A company entry could look like this:

<org xml:id=„row_1930“>
<orgName><surname>Köchlin</surname> <addName>Gebrüder</addName></orgName>
<origPlace>aus <placeName>Mühlhausen</placeName></origPlace>
<affiliation ana=„#trade“>Gedruckte Stoffe</affiliation>
<street corresp=„#rue-du-sentier“>
<name><supplied>rue du</supplied> Sentier</name>
<district corresp=„#arrondissement_2“>3</district>

The user can read the XML elements like annotations of the text and at the same time use them as a technical structure. The hierarchical structures are very much adapted to their respective content and therefore very different. During processing, flexible XPath information must then be used, for example, to be able to extract address information regardless of the data type (for example).

The data quality can be increased even further, for example, by storing standard data on personal names or standard designations for occupational information. As a little experiment, I used a (now somewhat older) web service that makes suggestions for normative data based on basic information (e.g. name, time, place of activity). Unfortunately, this was unsuccessful for the majority of the data, as most people have never been recorded in an authority system due to their low level of awareness (and in many cases it remains questionable that this will ever happen). On the other hand, the system generated interesting suggestions from aristocrats and well-known artists and politicians, i.e. public figures.

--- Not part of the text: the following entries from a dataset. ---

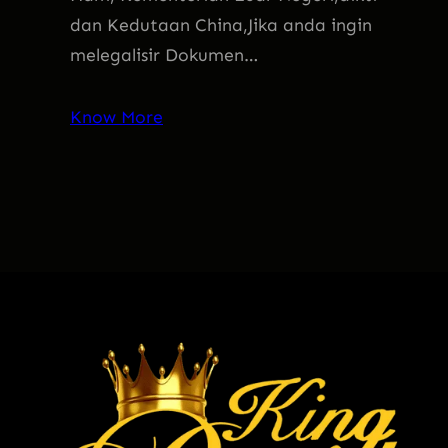
dan Kedutaan China,Jika anda ingin
melegalisir Dokumen…
Know More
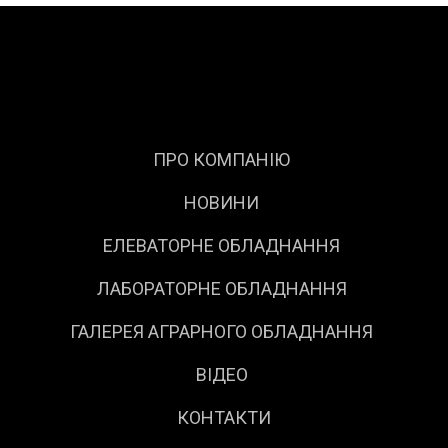
ПРО КОМПАНІЮ
НОВИНИ
ЕЛЕВАТОРНЕ ОБЛАДНАННЯ
ЛАБОРАТОРНЕ ОБЛАДНАННЯ
ГАЛЕРЕЯ АГРАРНОГО ОБЛАДНАННЯ
ВІДЕО
КОНТАКТИ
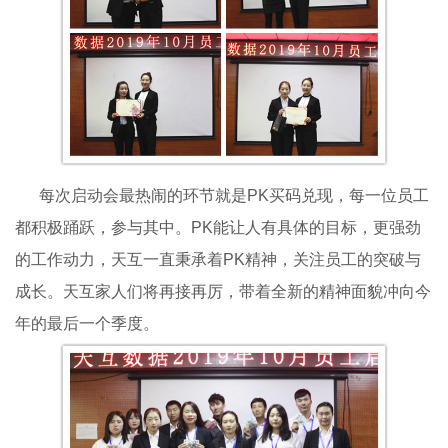
每次启动会最热闹的环节就是PK买码兑现，每一位员工
都积极踊跃，参与其中。PK能让人有具体的目标，更强劲
的工作动力，天互一直秉承着PK精神，关注员工的突破与
成长。天互家人们将再接再厉，带着全新的精神面貌冲向今
年的最后一个季度。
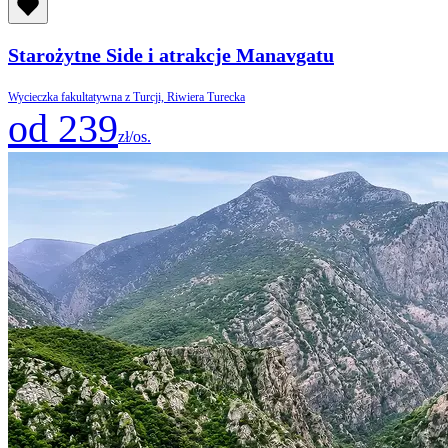
Starożytne Side i atrakcje Manavgatu
Wycieczka fakultatywna z Turcji, Riwiera Turecka
od 239
zł/os.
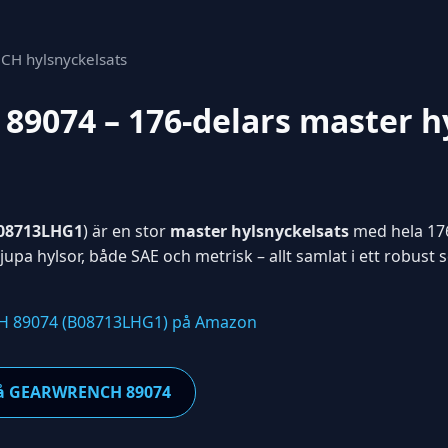
CH hylsnyckelsats
074 – 176-delars master hy
08713LHG1
) är en stor
master hylsnyckelsats
med hela 176 
upa hylsor, både SAE och metrisk – allt samlat i ett robust se
 89074 (B08713LHG1) på Amazon
t på GEARWRENCH 89074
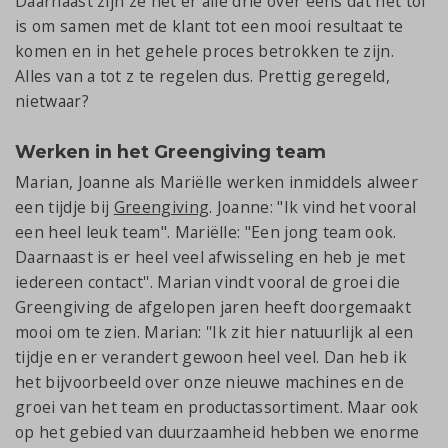
Daarnaast zijn ze het er alle drie over eens dat het tof
is om samen met de klant tot een mooi resultaat te
komen en in het gehele proces betrokken te zijn.
Alles van a tot z te regelen dus. Prettig geregeld,
nietwaar?
Werken in het Greengiving team
Marian, Joanne als Mariëlle werken inmiddels alweer
een tijdje bij
Greengiving
. Joanne: "Ik vind het vooral
een heel leuk team". Mariëlle: "Een jong team ook.
Daarnaast is er heel veel afwisseling en heb je met
iedereen contact''. Marian vindt vooral de groei die
Greengiving de afgelopen jaren heeft doorgemaakt
mooi om te zien. Marian: ''Ik zit hier natuurlijk al een
tijdje en er verandert gewoon heel veel. Dan heb ik
het bijvoorbeeld over onze nieuwe machines en de
groei van het team en productassortiment. Maar ook
op het gebied van duurzaamheid hebben we enorme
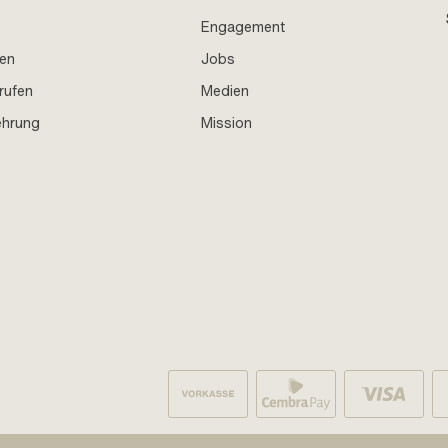
Engagement
en
Jobs
rufen
Medien
ehrung
Mission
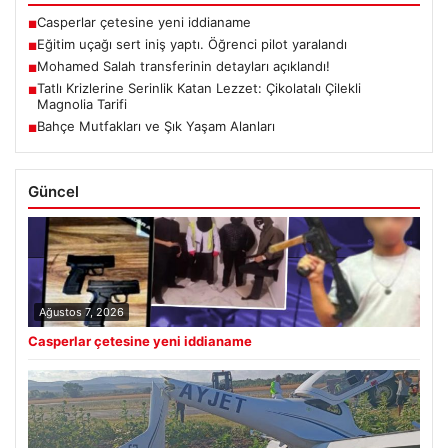
Casperlar çetesine yeni iddianame
■
Eğitim uçağı sert iniş yaptı. Öğrenci pilot yaralandı
■
Mohamed Salah transferinin detayları açıklandı!
■
Tatlı Krizlerine Serinlik Katan Lezzet: Çikolatalı Çilekli
■
Magnolia Tarifi
Bahçe Mutfakları ve Şık Yaşam Alanları
■
Güncel
Ağustos 7, 2026
Casperlar çetesine yeni iddianame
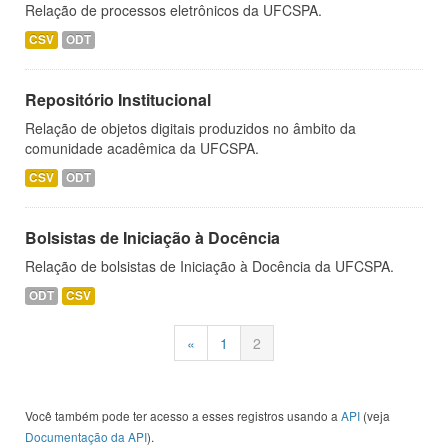
Relação de processos eletrônicos da UFCSPA.
CSV
ODT
Repositório Institucional
Relação de objetos digitais produzidos no âmbito da
comunidade acadêmica da UFCSPA.
CSV
ODT
Bolsistas de Iniciação à Docência
Relação de bolsistas de Iniciação à Docência da UFCSPA.
ODT
CSV
«
1
2
Você também pode ter acesso a esses registros usando a
API
(veja
Documentação da API
).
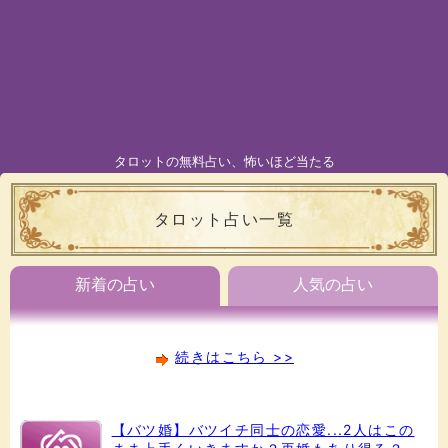
タロットの無料占い、怖いほど当たる
タロット占い一覧
新着の占い
人気の占い
続きはこちら >>
【バツ婚】バツイチ同士の恋愛...2人はこの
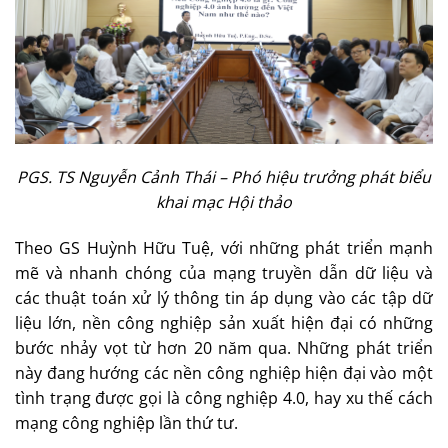
PGS. TS Nguyễn Cảnh Thái – Phó hiệu trưởng phát biểu
khai mạc Hội thảo
Theo GS Huỳnh Hữu Tuệ, với những phát triển mạnh
mẽ và nhanh chóng của mạng truyền dẫn dữ liệu và
các thuật toán xử lý thông tin áp dụng vào các tập dữ
liệu lớn, nền công nghiệp sản xuất hiện đại có những
bước nhảy vọt từ hơn 20 năm qua. Những phát triển
này đang hướng các nền công nghiệp hiện đại vào một
tình trạng được gọi là công nghiệp 4.0, hay xu thế cách
mạng công nghiệp lần thứ tư.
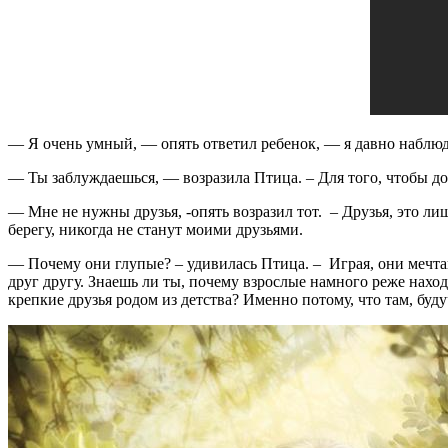
— Я очень умный, — опять ответил ребенок, — я давно наблюд
— Ты заблуждаешься, — возразила Птица. – Для того, чтобы доп
— Мне не нужны друзья, -опять возразил тот. – Друзья, это ли
берегу, никогда не станут моими друзьями.
— Почему они глупые? – удивилась Птица. – Играя, они мечта
друг другу. Знаешь ли ты, почему взрослые намного реже наход
крепкие друзья родом из детства? Именно потому, что там, буд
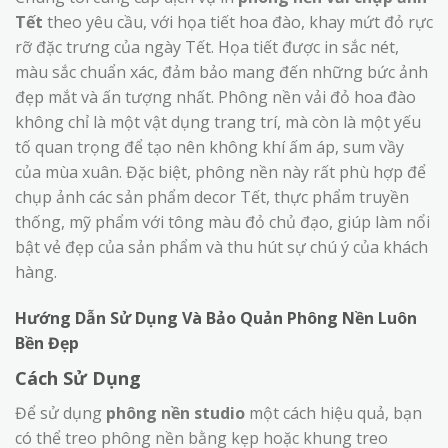
Tết
theo yêu cầu, với họa tiết hoa đào, khay mứt đỏ rực
rỡ đặc trưng của ngày Tết. Họa tiết được in sắc nét,
màu sắc chuẩn xác, đảm bảo mang đến những bức ảnh
đẹp mắt và ấn tượng nhất. Phông nền vải đỏ hoa đào
không chỉ là một vật dụng trang trí, mà còn là một yếu
tố quan trọng để tạo nên không khí ấm áp, sum vầy
của mùa xuân. Đặc biệt, phông nền này rất phù hợp để
chụp ảnh các sản phẩm decor Tết, thực phẩm truyền
thống, mỹ phẩm với tông màu đỏ chủ đạo, giúp làm nổi
bật vẻ đẹp của sản phẩm và thu hút sự chú ý của khách
hàng.
Hướng Dẫn Sử Dụng Và Bảo Quản Phông Nền Luôn
Bền Đẹp
Cách Sử Dụng
Để sử dụng
phông nền studio
một cách hiệu quả, bạn
có thể treo phông nền bằng kẹp hoặc khung treo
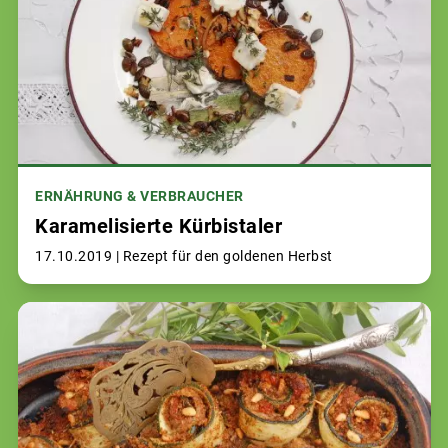
ERNÄHRUNG & VERBRAUCHER
Karamelisierte Kürbistaler
17.10.2019 |
Rezept für den goldenen Herbst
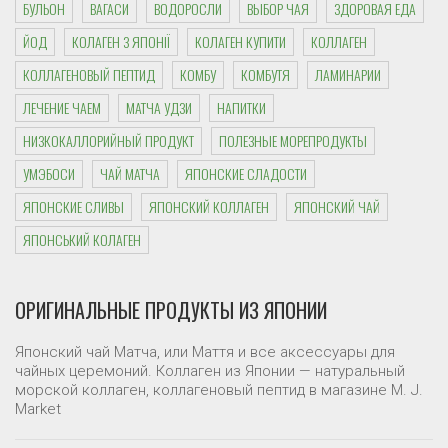
БУЛЬОН
ВАГАСИ
ВОДОРОСЛИ
ВЫБОР ЧАЯ
ЗДОРОВАЯ ЕДА
ВЫБРАТЬ
НА
ЙОД
КОЛАГЕН З ЯПОНІЇ
КОЛАГЕН КУПИТИ
КОЛЛАГЕН
СТРАНИЦЕ
КОЛЛАГЕНОВЫЙ ПЕПТИД
КОМБУ
КОМБУТЯ
ЛАМИНАРИИ
ТОВАРА.
ЛЕЧЕНИЕ ЧАЕМ
МАТЧА УДЗИ
НАПИТКИ
НИЗКОКАЛЛОРИЙНЫЙ ПРОДУКТ
ПОЛЕЗНЫЕ МОРЕПРОДУКТЫ
УМЭБОСИ
ЧАЙ МАТЧА
ЯПОНСКИЕ СЛАДОСТИ
ЯПОНСКИЕ СЛИВЫ
ЯПОНСКИЙ КОЛЛАГЕН
ЯПОНСКИЙ ЧАЙ
ЯПОНСЬКИЙ КОЛАГЕН
ОРИГИНАЛЬНЫЕ ПРОДУКТЫ ИЗ ЯПОНИИ
Японский чай Матча, или Маття и все аксессуары для
чайных церемоний. Коллаген из Японии — натуральный
морской коллаген, коллагеновый пептид в магазине M. J.
Market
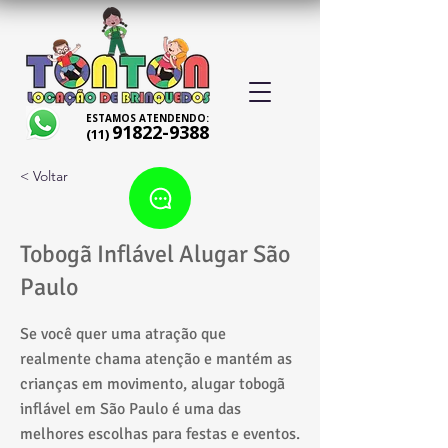
ESTAMOS ATENDENDO:
91822-9388
(11)
< Voltar
Tobogã Inflável Alugar São
Paulo
Se você quer uma atração que
realmente chama atenção e mantém as
crianças em movimento, alugar tobogã
inflável em São Paulo é uma das
melhores escolhas para festas e eventos.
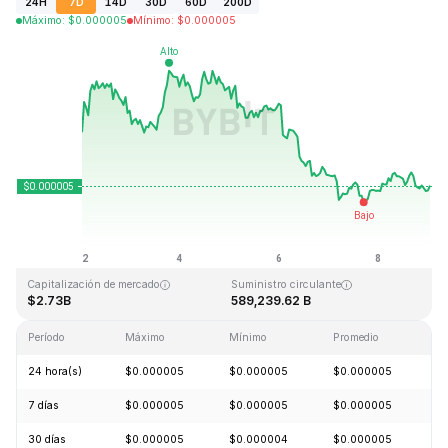
24H
7D
14D
30D
60D
200D
Máximo
:
$
0.000005
Mínimo
:
$
0.000005
Última actualización: 2026-08-09, 01:06 GMT+0
Máximo histórico
Mínimo histórico
$0.000086
$0.000000
Capitalización de mercado
Suministro circulante
$2.73B
589,239.62 B
Período
Máximo
Mínimo
Promedio
C
24 hora(s)
$0.000005
$0.000005
$0.000005
+
7 días
$0.000005
$0.000005
$0.000005
-
30 días
$0.000005
$0.000004
$0.000005
+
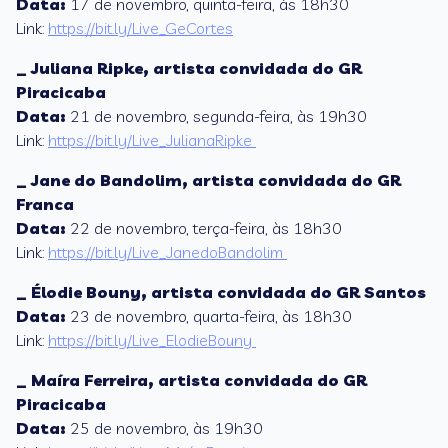
Data:
17 de novembro, quinta-feira, às 18h30
Link:
https://bit.ly/Live_GeCortes
_ Juliana Ripke, artista convidada do GR
Piracicaba
Data:
21 de novembro, segunda-feira, às 19h30
Link:
https://bit.ly/Live_JulianaRipke
_ Jane do Bandolim, artista convidada do GR
Franca
Data:
22 de novembro, terça-feira, às 18h30
Link:
https://bit.ly/Live_JanedoBandolim
_ Élodie Bouny, artista convidada do GR Santos
Data:
23 de novembro, quarta-feira, às 18h30
Link:
https://bit.ly/Live_ElodieBouny
_ Maíra Ferreira, artista convidada do GR
Piracicaba
Data:
25 de novembro, às 19h30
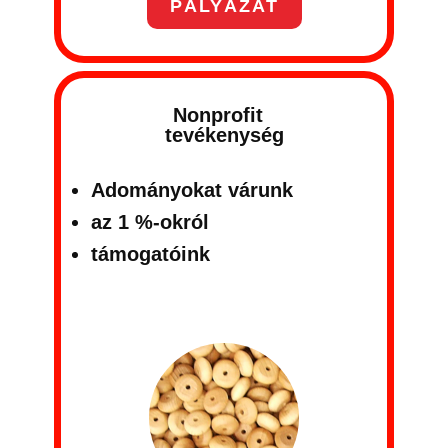
PÁLYÁZAT
Nonprofit
tevékenység
Adományokat várunk
az 1 %-​okról
támogatóink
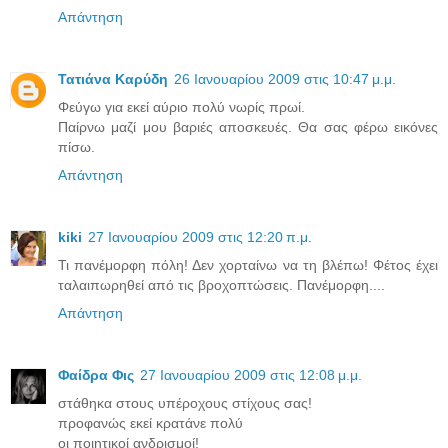
Απάντηση
Τατιάνα Καρύδη
26 Ιανουαρίου 2009 στις 10:47 μ.μ.
Φεύγω για εκεί αύριο πολύ νωρίς πρωί.
Παίρνω μαζί μου βαριές αποσκευές. Θα σας φέρω εικόνες
πίσω.
Απάντηση
kiki
27 Ιανουαρίου 2009 στις 12:20 π.μ.
Τι πανέμορφη πόλη! Δεν χορταίνω να τη βλέπω! Φέτος έχει
ταλαιπωρηθεί από τις βροχοπτώσεις. Πανέμορφη....
Απάντηση
Φαίδρα Φις
27 Ιανουαρίου 2009 στις 12:08 μ.μ.
στάθηκα στους υπέροχους στίχους σας!
προφανώς εκεί κρατάνε πολύ
οι ποιητικοί ανδρισμοί!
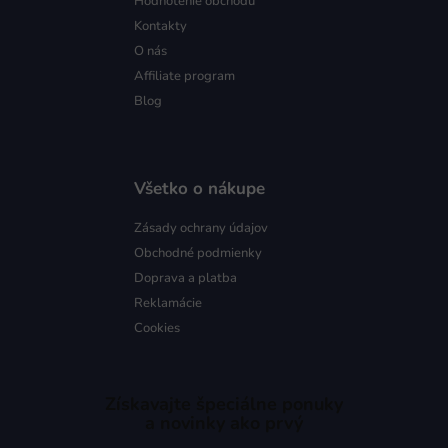
Hodnotenie obchodu
Kontakty
O nás
Affiliate program
Blog
Všetko o nákupe
Zásady ochrany údajov
Obchodné podmienky
Doprava a platba
Reklamácie
Cookies
Získavajte špeciálne ponuky
a novinky ako prvý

Incidentally, making a TEI document out of a table is more difficult than expected. With a "character (sic) separated list" there are quick problems if you have used commas or quotation marks within individual cells, because escape characters or entities do not always work as you want them to. Conversion routines also like to skip empty table rows for reasons of memory space and express this, for example, as. If you ignore this, the renaming of the columns will go wrong at first.

All in all, dealing with this address book has already turned out to be a complex task that presents numerous challenges in terms of content, structure and technology. The work on this is still ongoing. And this is just one of many historical address books which, with their concentrated amounts of information in TEI-coded form, represent an immensely valuable source for digital historical research, and which have further synergies in association or in combination with other resources (foreigner lists, court minutes, etc. .) are likely to unfold.